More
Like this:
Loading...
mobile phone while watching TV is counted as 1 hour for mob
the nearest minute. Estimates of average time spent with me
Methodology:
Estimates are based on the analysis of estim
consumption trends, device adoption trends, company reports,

################

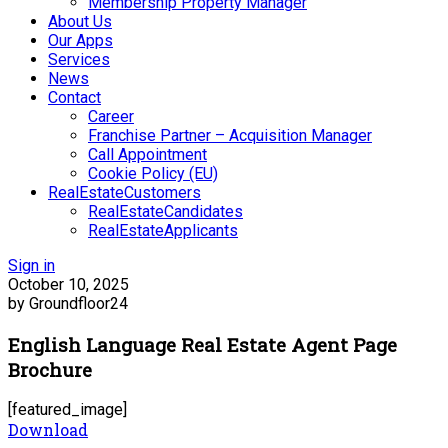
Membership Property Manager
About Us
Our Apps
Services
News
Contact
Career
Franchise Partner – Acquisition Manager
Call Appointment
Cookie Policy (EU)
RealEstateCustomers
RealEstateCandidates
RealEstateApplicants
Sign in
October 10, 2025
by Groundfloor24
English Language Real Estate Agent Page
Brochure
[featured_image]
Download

################

▶ **TASK DESCRIPTION**: Some lines in the data above hold the string "Estimates". Find and copy each of them.

▶ **ANSWER TO THE PROBLEM**:
the nearest minute. Estimates of average time spent with me
Estimates are based on the analysis of estim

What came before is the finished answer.